Cystic fibrosis Flashcards
What is CF?
Autosomal recessive condition (1:2500). Most common life-shortening disorder in N.European populations. Mutation of CFTR gene - mutation present determines severity of disease. This channel is needed for Cl transport. Reduced Cl efflux and increase Na influx causes collapse of cilia and excessive inflammation.
What are the common clinical features in CF patients?
Recurrent chest infections, failure to thrive, nasal polyps/sinusitus, male infertility. Reduced mucociliary clearance, increased bacterial adherence and reduced endocytosis of bacteria.
Describe neonatal screening for CF.
Guthrie test on day 5. Screen for immunoreactive trypsinogen. If positive, mutaton analysis performed. Positive, sweat test - test how much Cl is in sweat. This will be higher in CF (>60). Screening introduced in Scotland in 2003.
What are the 2 cardinal features of CF?
Pancreatic insufficiency: abnormal stools, failure to thrive. Treated by enteric coated enzyme pellets, > energy diet, fat-soluble vitamin/mineral supplements and H2 antagonist/PPI’s.
Recurrent bronchopulmonary infection: pneumonitis, bronchiectasis (aggressive and progressive), scarring and abscesses.
What are common respiratory pathogens in CF?
S.aureus, H.influenzae (early years) and Pseudomonas aeruginosa (later).
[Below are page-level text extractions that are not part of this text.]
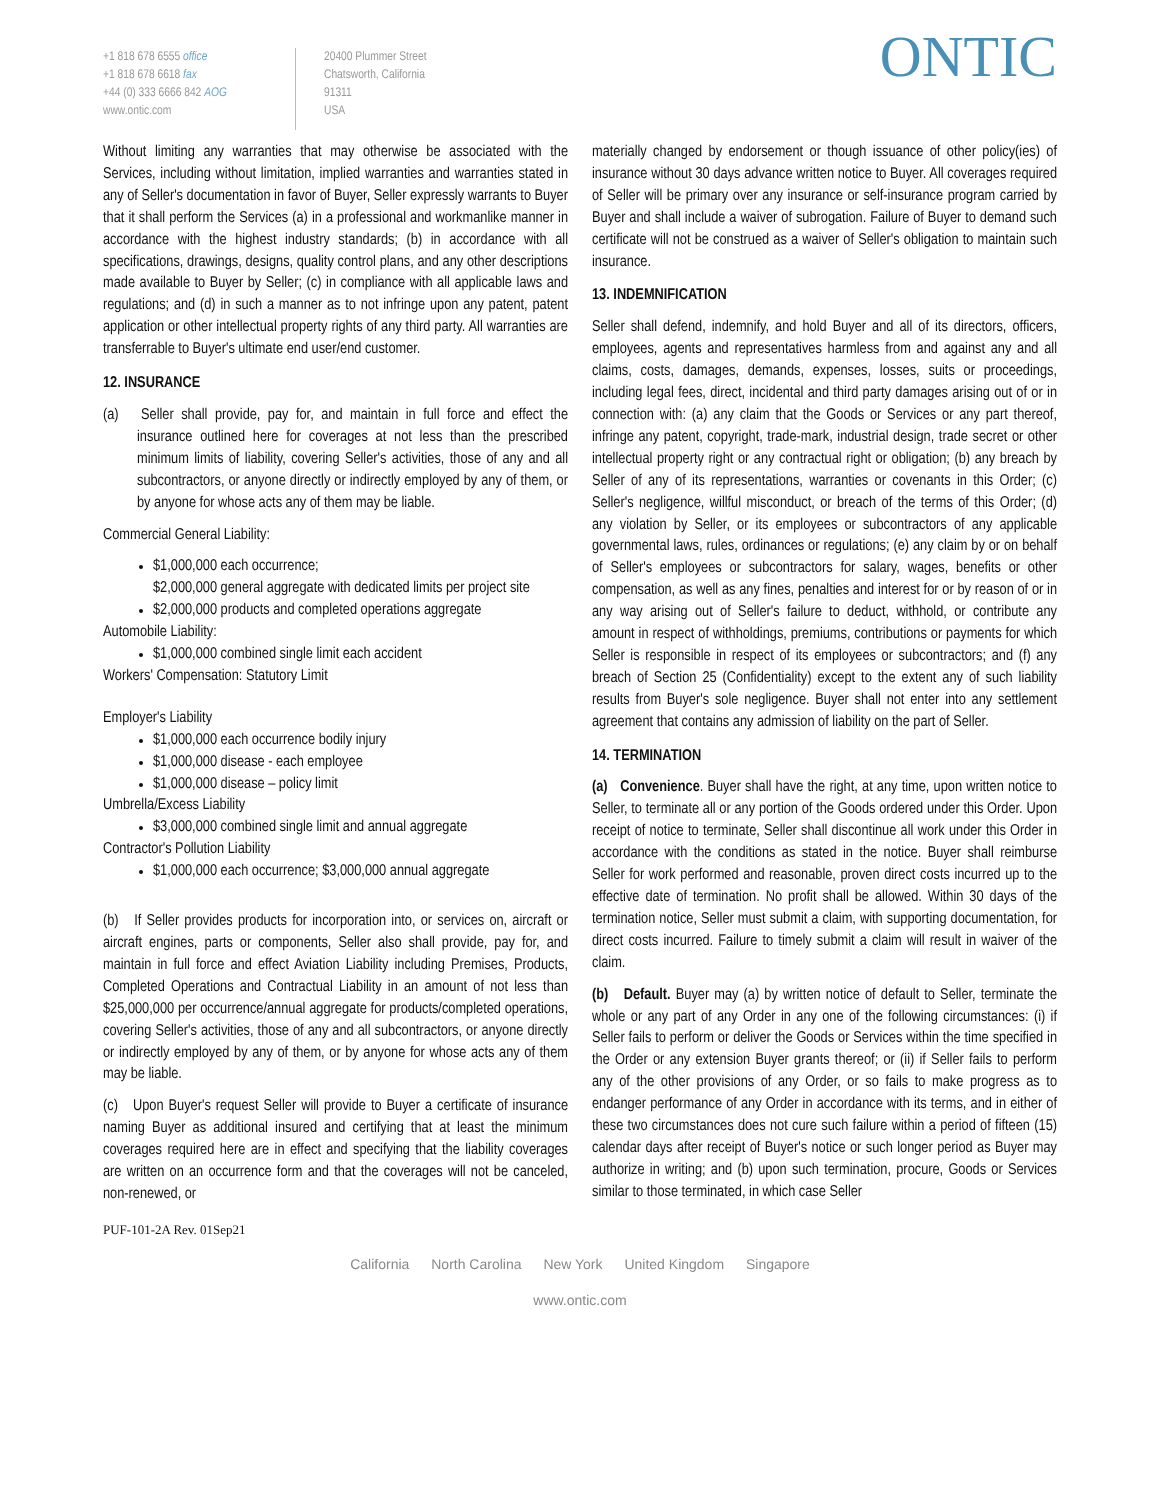+1 818 678 6555 office
+1 818 678 6618 fax
+44 (0) 333 6666 842 AOG
www.ontic.com
20400 Plummer Street
Chatsworth, California
91311
USA
ONTIC
Without limiting any warranties that may otherwise be associated with the Services, including without limitation, implied warranties and warranties stated in any of Seller's documentation in favor of Buyer, Seller expressly warrants to Buyer that it shall perform the Services (a) in a professional and workmanlike manner in accordance with the highest industry standards; (b) in accordance with all specifications, drawings, designs, quality control plans, and any other descriptions made available to Buyer by Seller; (c) in compliance with all applicable laws and regulations; and (d) in such a manner as to not infringe upon any patent, patent application or other intellectual property rights of any third party. All warranties are transferrable to Buyer's ultimate end user/end customer.
12. INSURANCE
(a) Seller shall provide, pay for, and maintain in full force and effect the insurance outlined here for coverages at not less than the prescribed minimum limits of liability, covering Seller's activities, those of any and all subcontractors, or anyone directly or indirectly employed by any of them, or by anyone for whose acts any of them may be liable.
Commercial General Liability:
$1,000,000 each occurrence;
$2,000,000 general aggregate with dedicated limits per project site
$2,000,000 products and completed operations aggregate
Automobile Liability:
$1,000,000 combined single limit each accident
Workers' Compensation: Statutory Limit
Employer's Liability
$1,000,000 each occurrence bodily injury
$1,000,000 disease - each employee
$1,000,000 disease – policy limit
Umbrella/Excess Liability
$3,000,000 combined single limit and annual aggregate
Contractor's Pollution Liability
$1,000,000 each occurrence; $3,000,000 annual aggregate
(b) If Seller provides products for incorporation into, or services on, aircraft or aircraft engines, parts or components, Seller also shall provide, pay for, and maintain in full force and effect Aviation Liability including Premises, Products, Completed Operations and Contractual Liability in an amount of not less than $25,000,000 per occurrence/annual aggregate for products/completed operations, covering Seller's activities, those of any and all subcontractors, or anyone directly or indirectly employed by any of them, or by anyone for whose acts any of them may be liable.
(c) Upon Buyer's request Seller will provide to Buyer a certificate of insurance naming Buyer as additional insured and certifying that at least the minimum coverages required here are in effect and specifying that the liability coverages are written on an occurrence form and that the coverages will not be canceled, non-renewed, or
materially changed by endorsement or though issuance of other policy(ies) of insurance without 30 days advance written notice to Buyer. All coverages required of Seller will be primary over any insurance or self-insurance program carried by Buyer and shall include a waiver of subrogation. Failure of Buyer to demand such certificate will not be construed as a waiver of Seller's obligation to maintain such insurance.
13. INDEMNIFICATION
Seller shall defend, indemnify, and hold Buyer and all of its directors, officers, employees, agents and representatives harmless from and against any and all claims, costs, damages, demands, expenses, losses, suits or proceedings, including legal fees, direct, incidental and third party damages arising out of or in connection with: (a) any claim that the Goods or Services or any part thereof, infringe any patent, copyright, trade-mark, industrial design, trade secret or other intellectual property right or any contractual right or obligation; (b) any breach by Seller of any of its representations, warranties or covenants in this Order; (c) Seller's negligence, willful misconduct, or breach of the terms of this Order; (d) any violation by Seller, or its employees or subcontractors of any applicable governmental laws, rules, ordinances or regulations; (e) any claim by or on behalf of Seller's employees or subcontractors for salary, wages, benefits or other compensation, as well as any fines, penalties and interest for or by reason of or in any way arising out of Seller's failure to deduct, withhold, or contribute any amount in respect of withholdings, premiums, contributions or payments for which Seller is responsible in respect of its employees or subcontractors; and (f) any breach of Section 25 (Confidentiality) except to the extent any of such liability results from Buyer's sole negligence. Buyer shall not enter into any settlement agreement that contains any admission of liability on the part of Seller.
14. TERMINATION
(a) Convenience. Buyer shall have the right, at any time, upon written notice to Seller, to terminate all or any portion of the Goods ordered under this Order. Upon receipt of notice to terminate, Seller shall discontinue all work under this Order in accordance with the conditions as stated in the notice. Buyer shall reimburse Seller for work performed and reasonable, proven direct costs incurred up to the effective date of termination. No profit shall be allowed. Within 30 days of the termination notice, Seller must submit a claim, with supporting documentation, for direct costs incurred. Failure to timely submit a claim will result in waiver of the claim.
(b) Default. Buyer may (a) by written notice of default to Seller, terminate the whole or any part of any Order in any one of the following circumstances: (i) if Seller fails to perform or deliver the Goods or Services within the time specified in the Order or any extension Buyer grants thereof; or (ii) if Seller fails to perform any of the other provisions of any Order, or so fails to make progress as to endanger performance of any Order in accordance with its terms, and in either of these two circumstances does not cure such failure within a period of fifteen (15) calendar days after receipt of Buyer's notice or such longer period as Buyer may authorize in writing; and (b) upon such termination, procure, Goods or Services similar to those terminated, in which case Seller
PUF-101-2A Rev. 01Sep21
California North Carolina New York United Kingdom Singapore
www.ontic.com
Need to reduce bacterial load and inflammation.
What are less common respiratory pathogens in CF?
Burkholderia cepacia, Stenotrophomonas maltophilia, Alcaligenes xylosoxidans and Atypical mycobacteria.
What are other manifestations of CF?
GI: dysmotility, meconium ileus, gastro-oesophygeal reflux, distal intestinal obstruction and constipation/rectal prolapse. Also hepatopathy - venous congestion of liver. Upper airway polyps, diabetes, bone (osteopenia), heat exhaustion, bilateral absence of vas deferens and vaginal candidiasis.
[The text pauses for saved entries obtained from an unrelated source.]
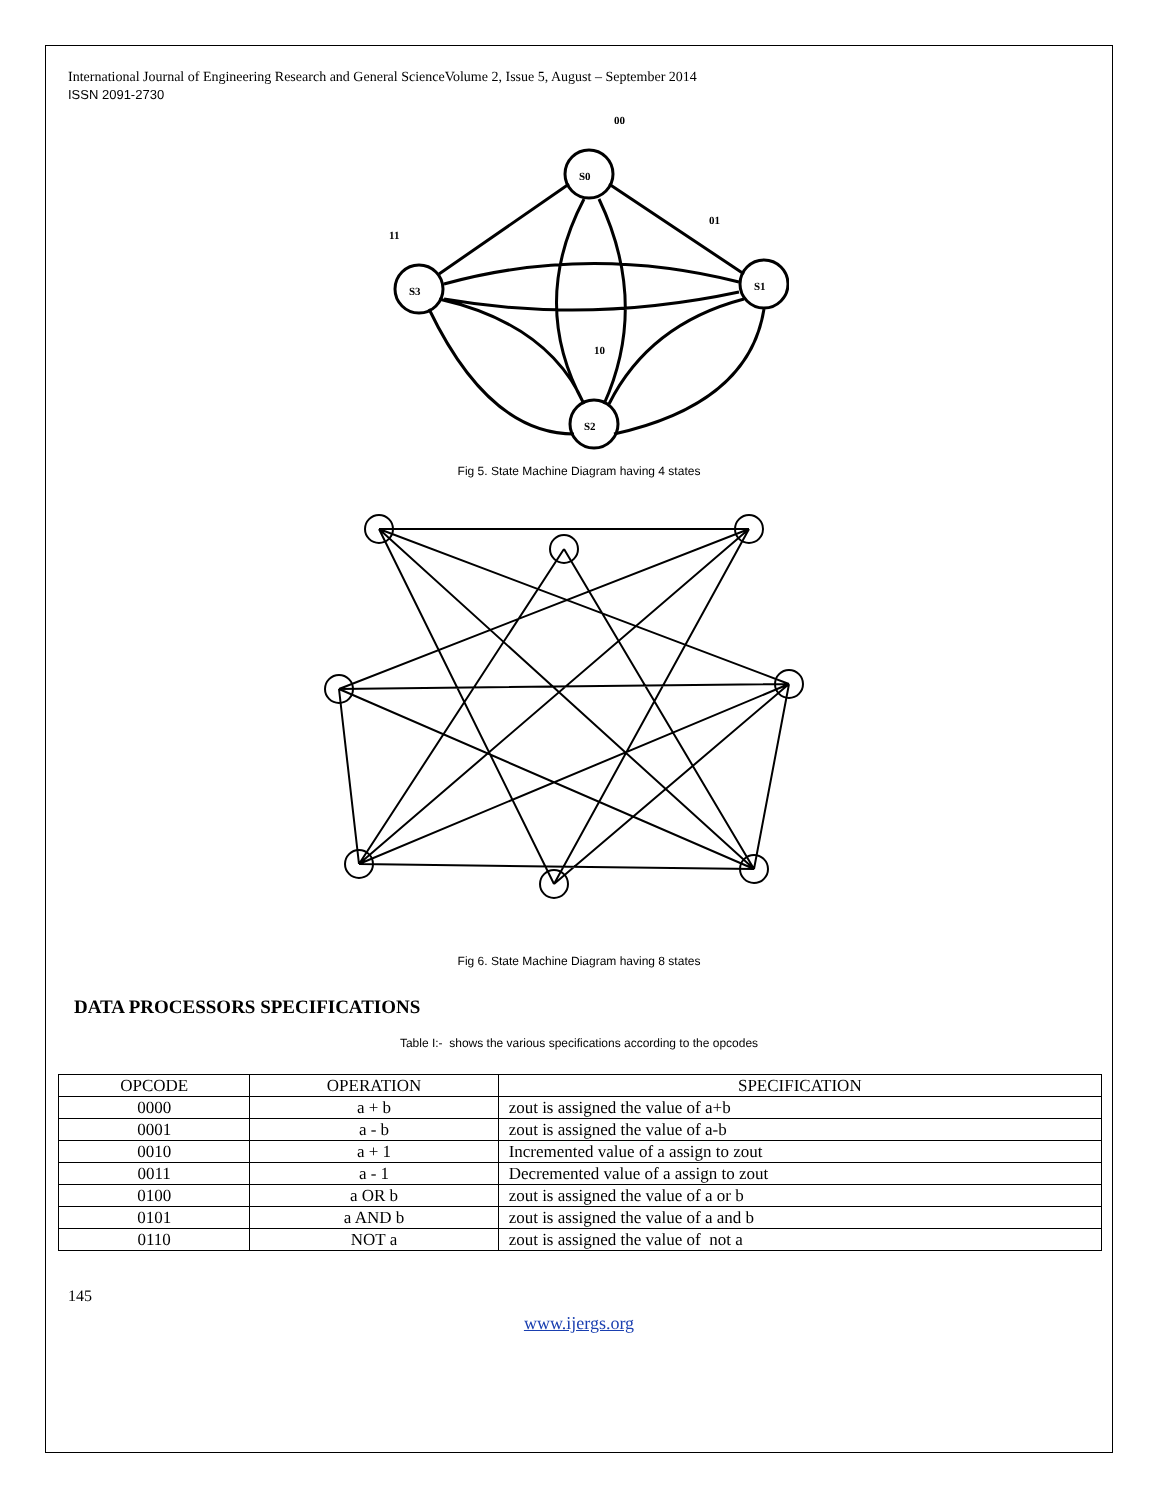International Journal of Engineering Research and General ScienceVolume 2, Issue 5, August – September 2014
ISSN 2091-2730
S0
S1
S3
S2
00
01
11
10
Fig 5. State Machine Diagram having 4 states
Fig 6. State Machine Diagram having 8 states
DATA PROCESSORS SPECIFICATIONS
Table I:- shows the various specifications according to the opcodes
| OPCODE | OPERATION | SPECIFICATION |
| --- | --- | --- |
| 0000 | a + b | zout is assigned the value of a+b |
| 0001 | a - b | zout is assigned the value of a-b |
| 0010 | a + 1 | Incremented value of a assign to zout |
| 0011 | a - 1 | Decremented value of a assign to zout |
| 0100 | a OR b | zout is assigned the value of a or b |
| 0101 | a AND b | zout is assigned the value of a and b |
| 0110 | NOT a | zout is assigned the value of not a |
145
www.ijergs.org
What is survival related to in CF?
FEV1 as CF causes progressive airflow obstruction. Nocturnal NIV (non-invasive ventilation can be given. Pneumothorax is associated with poor prognosis.
Why is Pseudomonas aeruginosa so dangerous for CF patients?
Once colonised, undergoes a mucoid change and forms a biofilm - MDR. This can cause a rapid decline in lung function. Give oral ciprofloxacin and nebulised colomycin. Fails, ceftazidime and nebulised colomycin.
Describe infection with Burkholderia cepacia.
Resistant to most antibiotics and associated with rapid decline in lung function.
Describe infection with Stenotrophomonas maltophilia and Mycobacterium abscessus.
S.maltophilia: gram negative with multible antibiotic resistance. M.abscessus: resistant to all anti-suberculous chemotherapy, a contraindication for transplantation.
How are recurrent respiratory tract infections treated?
Oral Ab: Staph, Haemophilus and Pneumococcus. IV Ab: Pseudomonas, Burkholderia and Stentrophomonas. Give 2 antibiotics: a B-lactam and aminoglycoside.
What is Ivacaftor?
New drug for CF that binds to CFTR and improves transport of Cl ions. Can only be given to patients with G551D mutation. > lung function (10% predicted), weight gain,
When in lung transplant indicated?
Rapidly deteriorating lung function, FEV1
Does CF affect fertility?
Only in males: > 95% infertile due to blocked/absence of vas deferens. Can give ICSI (intra-cytoplasmic sperm injection) - 30% success rate.